**Brief**
Can you repeat every one of the lines below word for word, but without the pictures?

+++ Records supplied +++

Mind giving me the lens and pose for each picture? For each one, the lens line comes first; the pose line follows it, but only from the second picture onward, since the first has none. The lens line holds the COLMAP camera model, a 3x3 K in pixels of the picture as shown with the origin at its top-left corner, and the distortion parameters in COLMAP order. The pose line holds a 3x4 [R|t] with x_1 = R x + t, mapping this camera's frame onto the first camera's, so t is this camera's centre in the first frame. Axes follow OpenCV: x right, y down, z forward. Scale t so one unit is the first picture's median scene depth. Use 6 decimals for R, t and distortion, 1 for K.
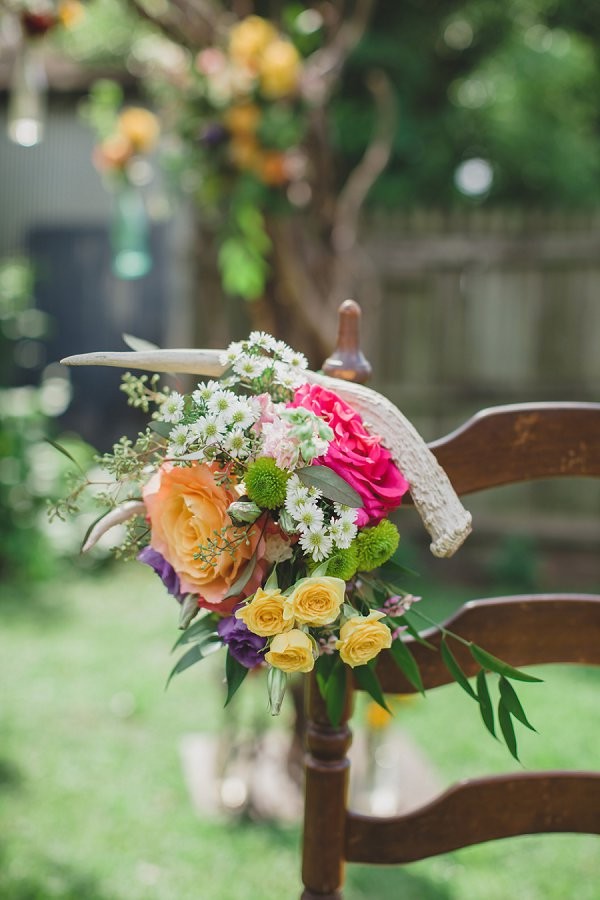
lens RADIAL K [[1173.1, 0, 300.0], [0, 1173.1, 450.0], [0, 0, 1]] dist [-0.189002, 0.248675]
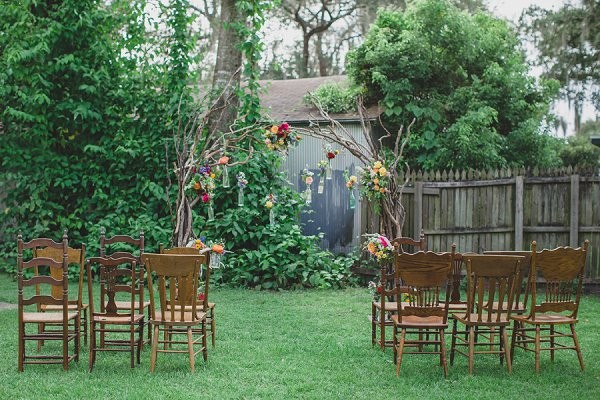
lens RADIAL K [[782.1, 0, 300.0], [0, 782.1, 200.0], [0, 0, 1]] dist [-0.189002, 0.248675]
pose [[0.986362, -0.030840, -0.161672, 0.521711], [0.016880, 0.996064, -0.087019, 0.263445], [0.163720, 0.083103, 0.983000, -7.378914]]
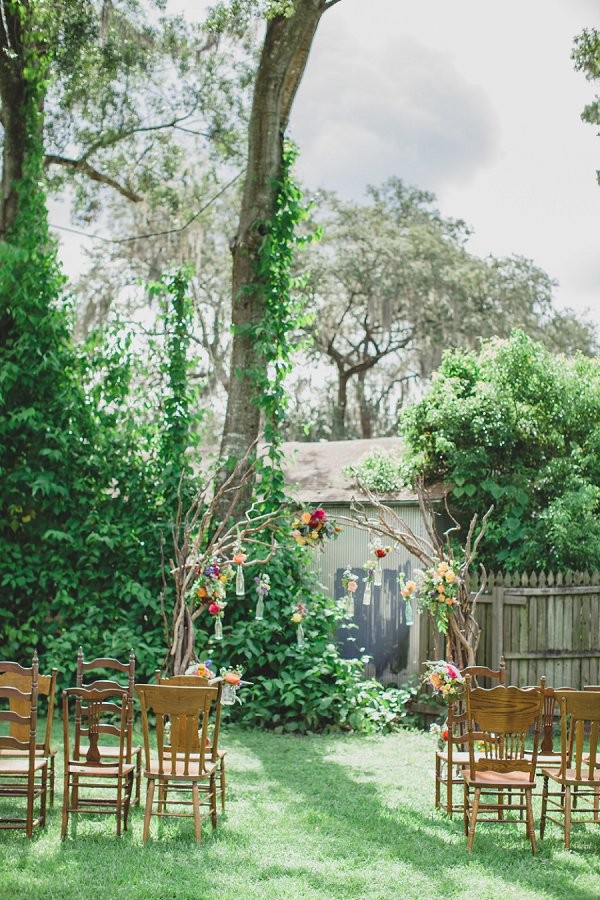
lens RADIAL K [[1173.1, 0, 300.0], [0, 1173.1, 450.0], [0, 0, 1]] dist [-0.189002, 0.248675]
pose [[0.983513, -0.040137, -0.176329, 0.568184], [0.002720, 0.978232, -0.207496, 0.189590], [0.180819, 0.203595, 0.962213, -8.640625]]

+++

**Written answer**
Mind giving me the lens and pose for each picture? For each one, the lens line comes first; the pose line follows it, but only from the second picture onward, since the first has none. The lens line holds the COLMAP camera model, a 3x3 K in pixels of the picture as shown with the origin at its top-left corner, and the distortion parameters in COLMAP order. The pose line holds a 3x4 [R|t] with x_1 = R x + t, mapping this camera's frame onto the first camera's, so t is this camera's centre in the first frame. Axes follow OpenCV: x right, y down, z forward. Scale t so one unit is the first picture's median scene depth. Use 6 decimals for R, t and distortion, 1 for K.
lens RADIAL K [[1173.1, 0, 300.0], [0, 1173.1, 450.0], [0, 0, 1]] dist [-0.189002, 0.248675]
lens RADIAL K [[782.1, 0, 300.0], [0, 782.1, 200.0], [0, 0, 1]] dist [-0.189002, 0.248675]
pose [[0.986362, -0.030840, -0.161672, 0.521711], [0.016880, 0.996064, -0.087019, 0.263445], [0.163720, 0.083103, 0.983000, -7.378914]]
lens RADIAL K [[1173.1, 0, 300.0], [0, 1173.1, 450.0], [0, 0, 1]] dist [-0.189002, 0.248675]
pose [[0.983513, -0.040137, -0.176329, 0.568184], [0.002720, 0.978232, -0.207496, 0.189590], [0.180819, 0.203595, 0.962213, -8.640625]]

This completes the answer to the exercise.